CONFÉRENCE
LES ŒUVRES DE PONT
DE LA BASSE VALLÉE
DU RHÔNE
Daniel LE BLÉVEC
professeur émérite de l'Université de
Montpellier
spécialiste de l'histoire de l'Occident médiéval
"Au Moyen Âge, se déplacer, voyager, cheminer sur les routes, franchir les rivières et les fleuves, sont des activités périlleuses. Dès qu’il quitte son espace familier, villageois ou familial, l’homme en chemin doit affronter un environnement hostile et plein d’aléas : ne pas trouver un hébergement pour passer la nuit, faire de mauvaises rencontres, surtout braver le danger que constitue la traversée de rivières au cours impétueux, de fleuves larges et parsemés d’embûches (rochers, tourbillons, courants violents), sans compter les dangers d’ordre surnaturel, que l’imaginaire populaire localise volontiers dans l’environnement fluvial. Tout voyageur qui part seul sur les routes devient un « pauvre » (pauper), car si pauvreté (paupertas) signifie d’abord dénuement, le mot renvoie aussi à la notion de faiblesse. Parmi les voyageurs, ce sont bien entendu les pèlerins qui, les premiers, attendent aide et réconfort. Mais pas uniquement : tous ceux qui voyagent affrontent les mêmes dangers. Aussi entretenir une route, construire un pont, édifier un asile pour abriter ceux qui se déplacent ou même simplement y participer en donnant une somme d’argent, sont des attitudes relevant du devoir d’aumône et de l’impératif d’assistance envers son prochain lorsque celui-ci est dans le besoin. Les fidèles qui consacrent un peu de leur temps ou de leurs deniers à de telles entreprises font par conséquent œuvre de piété et ils en attendent des bénéfices spirituels comparables à ceux qui leur sont promis lorsqu’ils se montrent généreux envers les couvents et les églises.

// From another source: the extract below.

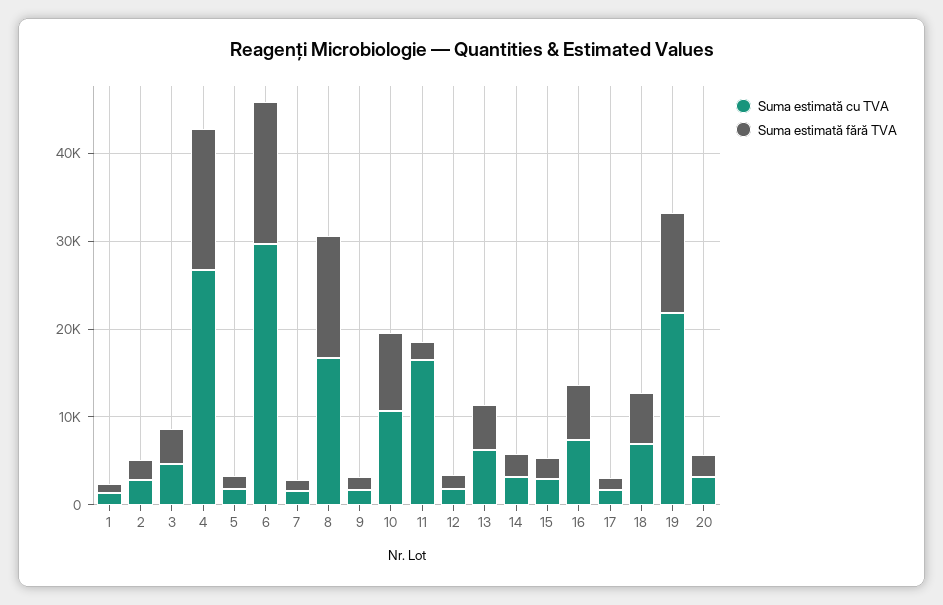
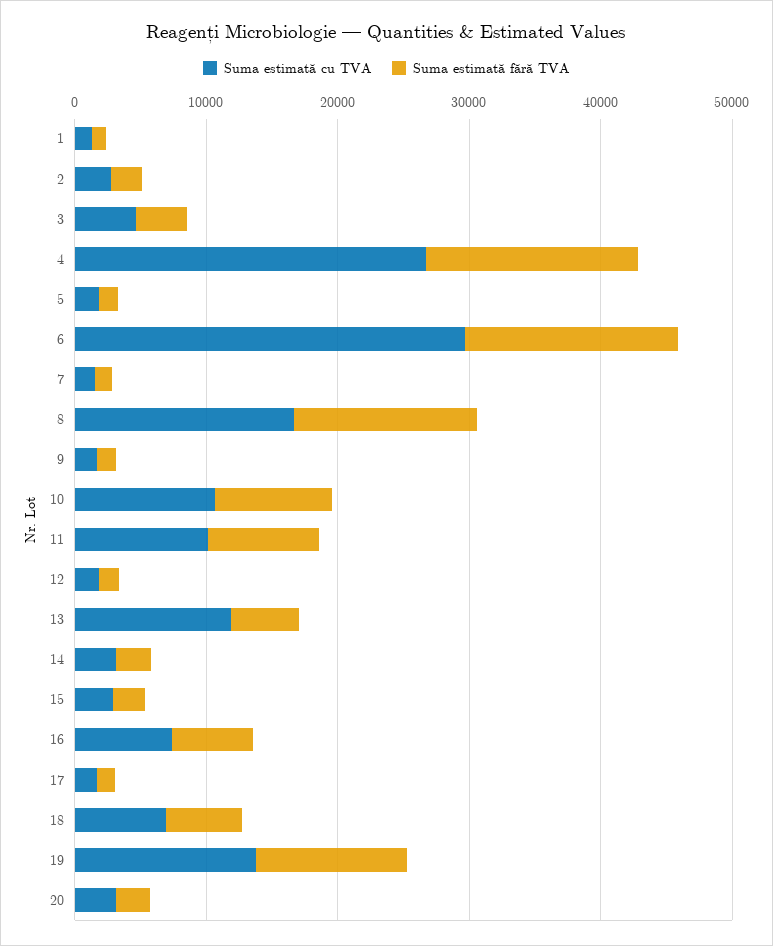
Suma estimată cu TVA, 11: 16000 -> 10000
Suma estimată fără TVA, 11: 2000 -> 8000
Suma estimată cu TVA, 13: 6000 -> 12000
Suma estimată cu TVA, 19: 22000 -> 14000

C’est pour gérer ces dons, faire face tant à l’afflux des voyageurs qu’à celui des fidèles dévots, avides des bénéfices spirituels procurés par l’octroi des indulgences, mais également pour organiser les travaux nécessités par la construction et l’entretien des ponts, enfin pour assurer l’assistance aux pèlerins et aux pauvres passants que se sont constituées, à partir de la fin du XIIe siècle, des " œuvres de pont " (opera pontis), plus particulièrement dans les pays méditerranéens, surtout en Italie et en France méridionale. Ces institutions, au statut canonique assez flou, ont pu être des émanations d’autorités ecclésiastiques supérieures, comme les monastères ou les communautés de chanoines. Elles ont parfois dépendu de confréries, de seigneurs ou de pouvoirs municipaux.
Il est une région où ces institutions ont pris une importance toute particulière, en raison de leur ampleur monumentale, de leur renommée, de l’utilité de leur action, de l’abondance documentaire dont elles bénéficient et de l’originalité de leur situation ecclésiastique et juridique : la vallée du Rhône. Leur localisation se confond en effet avec celle des trois grands ponts qui ont été édifiés sur le Rhône entre la fin du XIIe et le début du XIVe siècle : Lyon, Pont-Saint-Esprit, Avignon. Trois initiatives ambitieuses, destinées à dompter en le franchissant à pied sec un grand fleuve aux eaux tumultueuses et aux crues dévastatrices, redoutable pour les voyageurs amenés à le traverser.
Nous nous attacherons à présenter, car elles sont les mieux documentées, les deux œuvres attachées aux ponts dont les vestiges monumentaux existent encore aujourd’hui, celle du pont d’Avignon et celle du pont Saint-Esprit.
On s’intéressera également au cas particulier et un peu différent du franchissement de la Durance à Bonpas.